• Exercise aim:
This task calls for copying every line in the data below that contains the word "aiding".

• Material supplied:
-.-.-

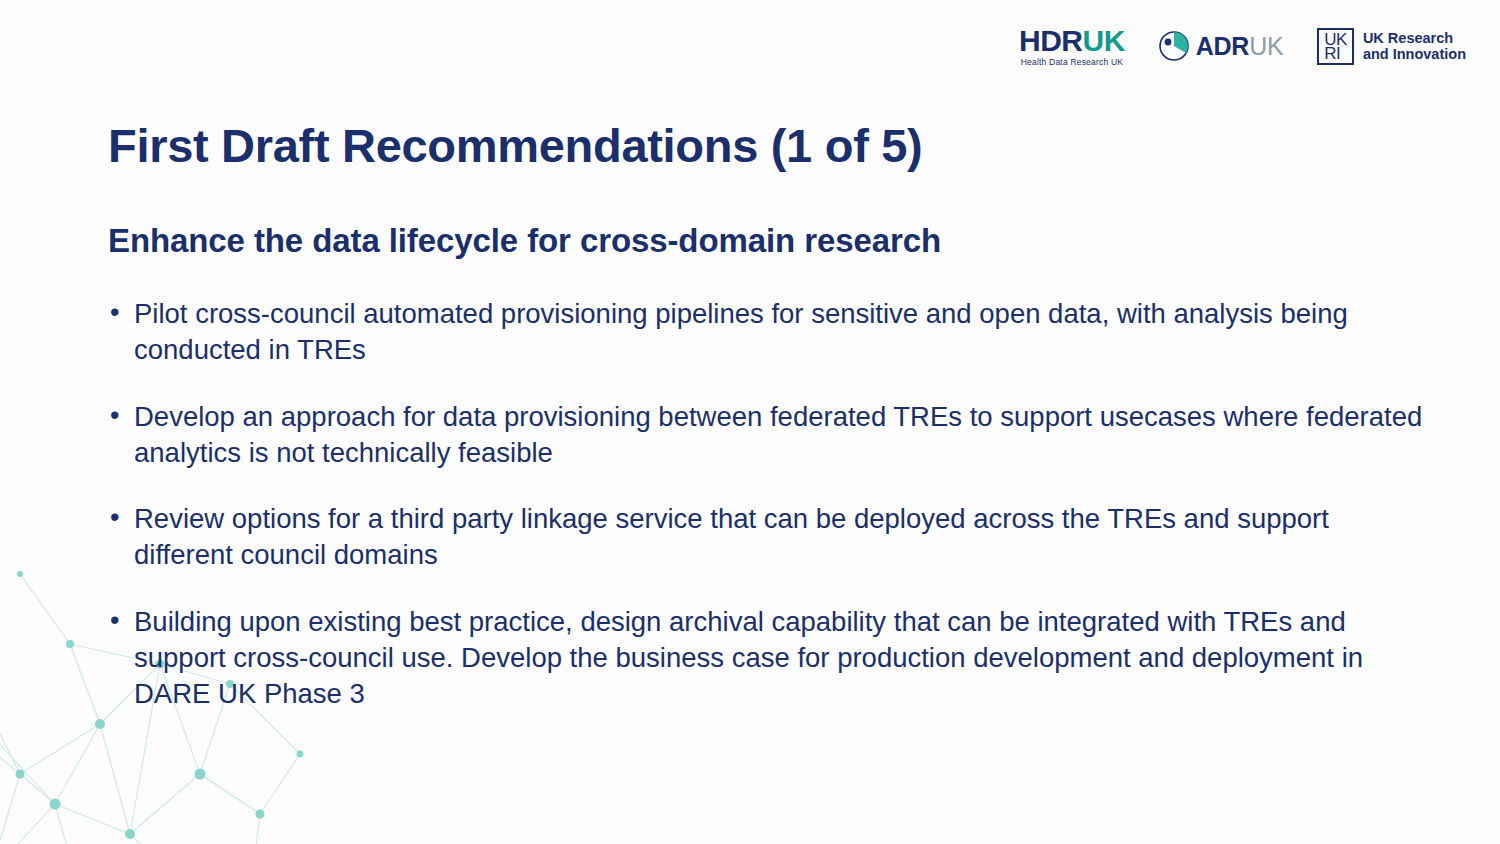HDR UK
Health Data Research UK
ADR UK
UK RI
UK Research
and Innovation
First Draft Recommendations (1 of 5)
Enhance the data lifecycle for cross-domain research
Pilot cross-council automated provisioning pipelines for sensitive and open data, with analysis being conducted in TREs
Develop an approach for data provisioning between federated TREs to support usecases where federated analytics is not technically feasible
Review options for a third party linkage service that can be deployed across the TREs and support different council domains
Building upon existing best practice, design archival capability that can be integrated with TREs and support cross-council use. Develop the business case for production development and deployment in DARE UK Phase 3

-.-.-

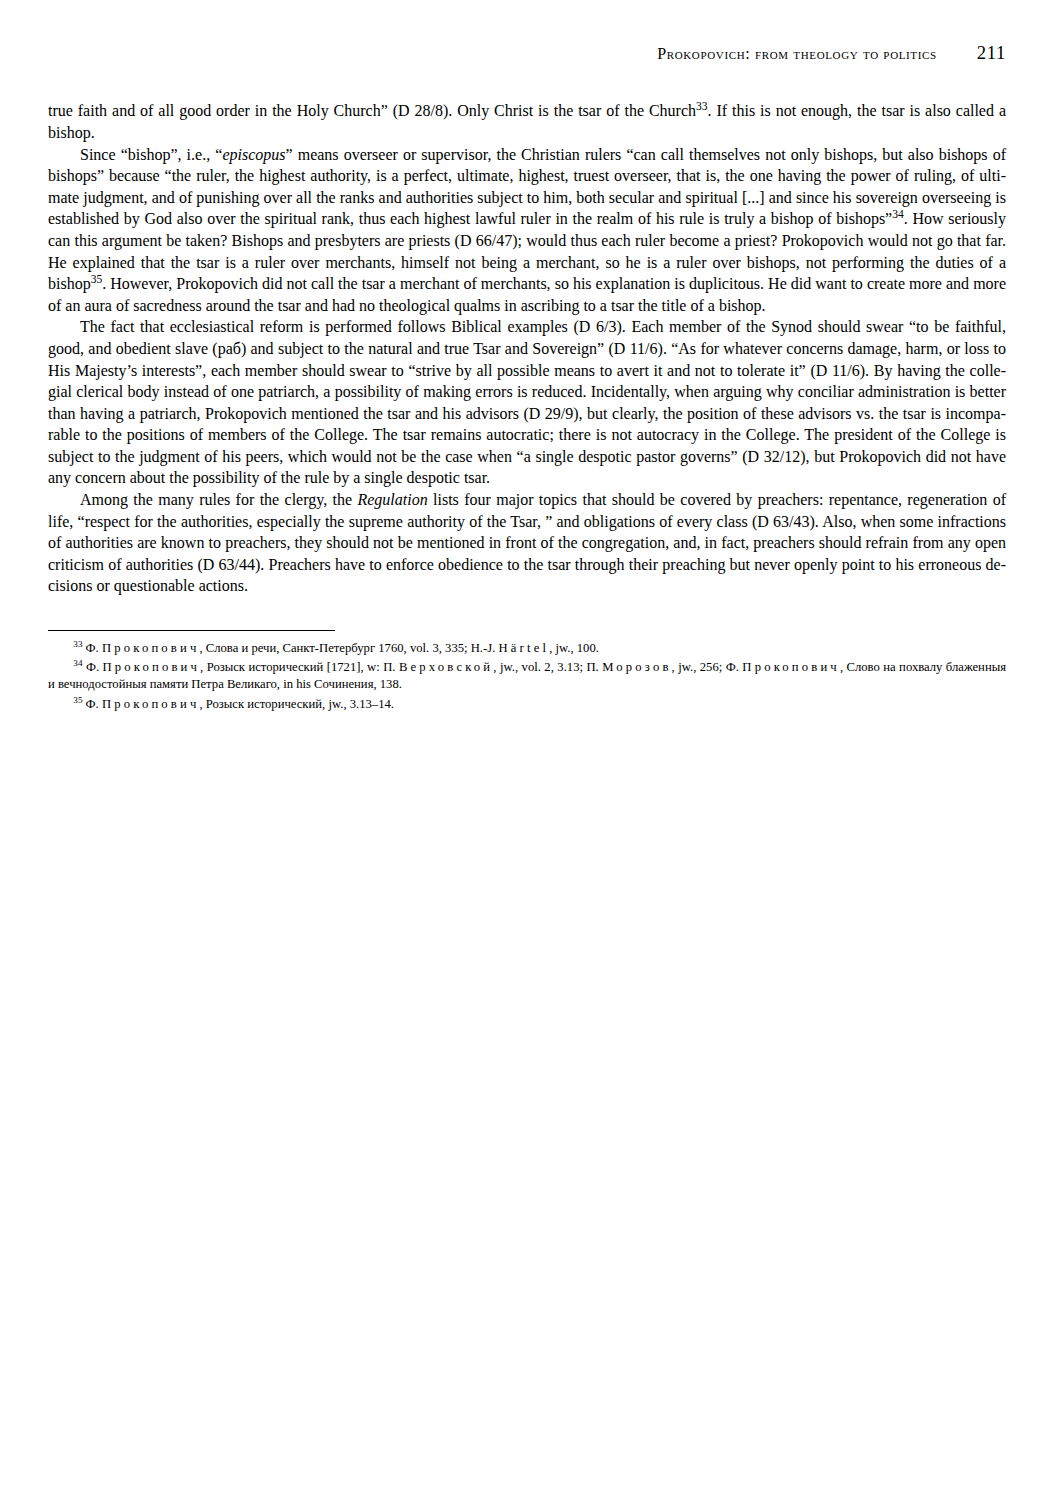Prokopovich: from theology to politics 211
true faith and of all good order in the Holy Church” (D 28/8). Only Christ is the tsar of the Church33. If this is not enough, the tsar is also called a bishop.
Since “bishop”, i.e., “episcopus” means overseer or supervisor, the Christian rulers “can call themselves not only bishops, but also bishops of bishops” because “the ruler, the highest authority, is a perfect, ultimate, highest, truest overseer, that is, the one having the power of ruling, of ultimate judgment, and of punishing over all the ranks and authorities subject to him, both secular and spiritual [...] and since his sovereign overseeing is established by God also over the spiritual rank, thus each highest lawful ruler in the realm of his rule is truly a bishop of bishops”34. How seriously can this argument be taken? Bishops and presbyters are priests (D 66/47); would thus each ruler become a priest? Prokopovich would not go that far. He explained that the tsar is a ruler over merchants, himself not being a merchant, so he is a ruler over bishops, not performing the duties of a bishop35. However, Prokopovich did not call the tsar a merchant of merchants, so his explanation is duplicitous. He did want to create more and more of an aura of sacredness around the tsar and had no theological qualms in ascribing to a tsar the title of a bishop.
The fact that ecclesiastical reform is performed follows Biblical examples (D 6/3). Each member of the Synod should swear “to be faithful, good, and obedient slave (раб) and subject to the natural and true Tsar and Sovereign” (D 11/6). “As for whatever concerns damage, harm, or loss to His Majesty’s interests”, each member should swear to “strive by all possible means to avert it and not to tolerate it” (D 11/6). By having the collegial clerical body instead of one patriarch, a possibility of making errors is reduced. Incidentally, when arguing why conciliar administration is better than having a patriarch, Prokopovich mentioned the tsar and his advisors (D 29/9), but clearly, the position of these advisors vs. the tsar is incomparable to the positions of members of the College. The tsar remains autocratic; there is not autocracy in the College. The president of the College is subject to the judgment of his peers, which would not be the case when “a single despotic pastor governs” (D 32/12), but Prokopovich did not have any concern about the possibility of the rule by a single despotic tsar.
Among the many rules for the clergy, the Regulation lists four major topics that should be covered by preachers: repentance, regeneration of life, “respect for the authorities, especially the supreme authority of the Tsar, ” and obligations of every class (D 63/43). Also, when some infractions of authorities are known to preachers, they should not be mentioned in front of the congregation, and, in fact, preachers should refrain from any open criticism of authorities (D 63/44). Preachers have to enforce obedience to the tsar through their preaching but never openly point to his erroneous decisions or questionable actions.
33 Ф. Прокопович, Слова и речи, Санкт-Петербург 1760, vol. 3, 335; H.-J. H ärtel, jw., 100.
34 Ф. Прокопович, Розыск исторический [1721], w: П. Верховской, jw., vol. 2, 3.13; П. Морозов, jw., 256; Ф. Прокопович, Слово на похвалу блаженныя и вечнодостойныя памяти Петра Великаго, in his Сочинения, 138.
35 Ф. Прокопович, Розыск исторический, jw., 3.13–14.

-.-.-

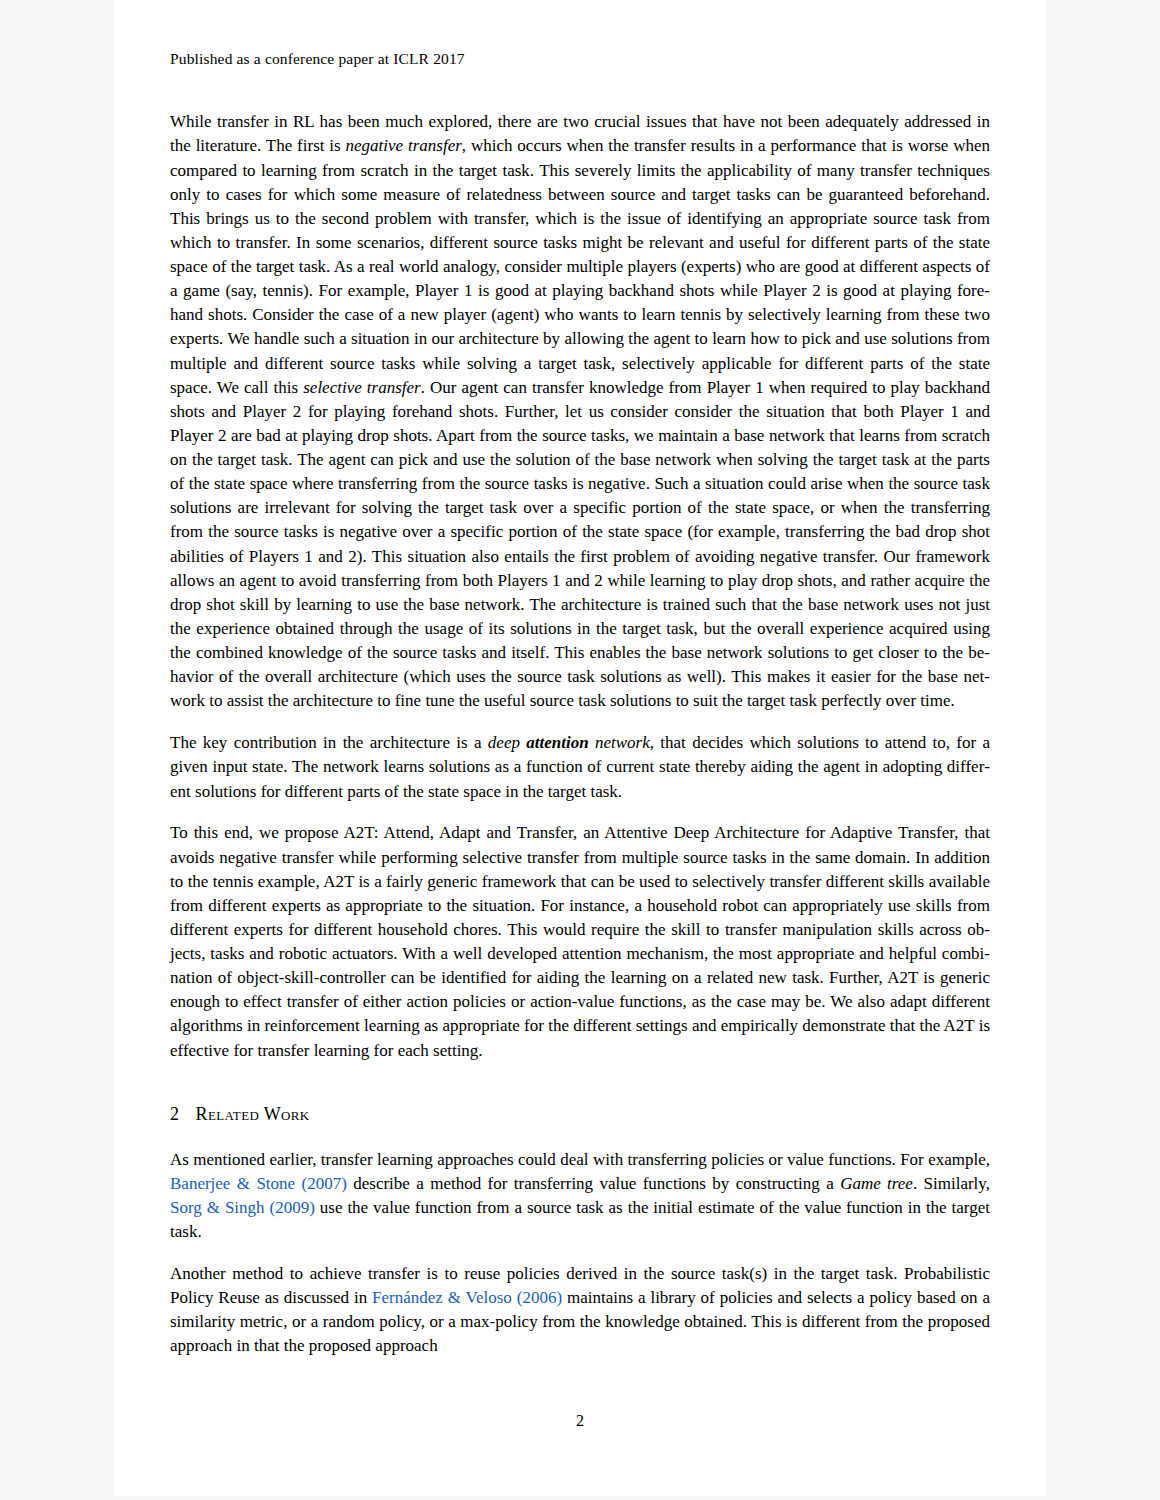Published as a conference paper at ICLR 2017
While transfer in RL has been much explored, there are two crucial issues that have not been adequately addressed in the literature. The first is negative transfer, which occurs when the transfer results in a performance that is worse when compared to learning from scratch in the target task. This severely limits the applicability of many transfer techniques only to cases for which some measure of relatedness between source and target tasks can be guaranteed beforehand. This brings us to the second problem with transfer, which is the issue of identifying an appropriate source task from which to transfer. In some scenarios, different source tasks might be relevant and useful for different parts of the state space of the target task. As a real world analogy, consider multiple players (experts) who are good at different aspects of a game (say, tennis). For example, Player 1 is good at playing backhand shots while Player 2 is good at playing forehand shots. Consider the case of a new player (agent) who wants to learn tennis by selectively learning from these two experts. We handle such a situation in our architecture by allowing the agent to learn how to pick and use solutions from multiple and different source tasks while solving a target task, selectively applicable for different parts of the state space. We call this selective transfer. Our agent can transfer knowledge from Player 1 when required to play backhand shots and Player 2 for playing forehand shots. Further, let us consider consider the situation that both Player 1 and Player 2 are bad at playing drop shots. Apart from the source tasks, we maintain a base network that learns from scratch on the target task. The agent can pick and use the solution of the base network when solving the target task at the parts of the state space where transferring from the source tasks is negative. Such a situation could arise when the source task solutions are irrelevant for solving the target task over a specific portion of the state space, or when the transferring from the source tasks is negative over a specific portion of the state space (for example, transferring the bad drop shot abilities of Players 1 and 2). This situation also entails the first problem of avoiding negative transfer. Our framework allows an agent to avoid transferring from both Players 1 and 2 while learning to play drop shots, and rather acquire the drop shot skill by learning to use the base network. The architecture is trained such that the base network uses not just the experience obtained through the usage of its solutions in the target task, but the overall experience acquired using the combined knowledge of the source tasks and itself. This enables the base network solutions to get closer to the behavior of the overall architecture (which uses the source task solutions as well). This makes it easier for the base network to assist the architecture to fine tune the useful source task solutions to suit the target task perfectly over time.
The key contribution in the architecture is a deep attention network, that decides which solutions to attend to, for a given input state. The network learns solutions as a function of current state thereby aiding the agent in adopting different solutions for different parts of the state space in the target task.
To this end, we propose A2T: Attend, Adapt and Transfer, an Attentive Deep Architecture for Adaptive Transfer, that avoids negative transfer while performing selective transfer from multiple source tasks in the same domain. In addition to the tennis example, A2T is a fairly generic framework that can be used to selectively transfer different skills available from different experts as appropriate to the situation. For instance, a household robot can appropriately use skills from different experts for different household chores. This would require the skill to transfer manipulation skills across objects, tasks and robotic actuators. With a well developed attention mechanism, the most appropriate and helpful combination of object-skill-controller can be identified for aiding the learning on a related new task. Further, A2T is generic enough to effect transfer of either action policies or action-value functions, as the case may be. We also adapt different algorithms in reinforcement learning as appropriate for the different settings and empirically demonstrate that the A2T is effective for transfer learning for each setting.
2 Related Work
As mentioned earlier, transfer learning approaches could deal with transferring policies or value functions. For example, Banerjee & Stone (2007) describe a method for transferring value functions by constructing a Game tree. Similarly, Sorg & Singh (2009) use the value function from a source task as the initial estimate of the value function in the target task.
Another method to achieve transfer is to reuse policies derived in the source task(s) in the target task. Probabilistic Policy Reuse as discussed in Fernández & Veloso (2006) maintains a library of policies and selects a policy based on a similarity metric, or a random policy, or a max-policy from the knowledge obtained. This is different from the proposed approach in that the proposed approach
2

-.-.-

• Exercise result:
The key contribution in the architecture is a deep attention network, that decides which solutions to attend to, for a given input state. The network learns solutions as a function of current state thereby aiding the agent in adopting different solutions for different parts of the state space in the target task.
To this end, we propose A2T: Attend, Adapt and Transfer, an Attentive Deep Architecture for Adaptive Transfer, that avoids negative transfer while performing selective transfer from multiple source tasks in the same domain. In addition to the tennis example, A2T is a fairly generic framework that can be used to selectively transfer different skills available from different experts as appropriate to the situation. For instance, a household robot can appropriately use skills from different experts for different household chores. This would require the skill to transfer manipulation skills across objects, tasks and robotic actuators. With a well developed attention mechanism, the most appropriate and helpful combination of object-skill-controller can be identified for aiding the learning on a related new task. Further, A2T is generic enough to effect transfer of either action policies or action-value functions, as the case may be. We also adapt different algorithms in reinforcement learning as appropriate for the different settings and empirically demonstrate that the A2T is effective for transfer learning for each setting.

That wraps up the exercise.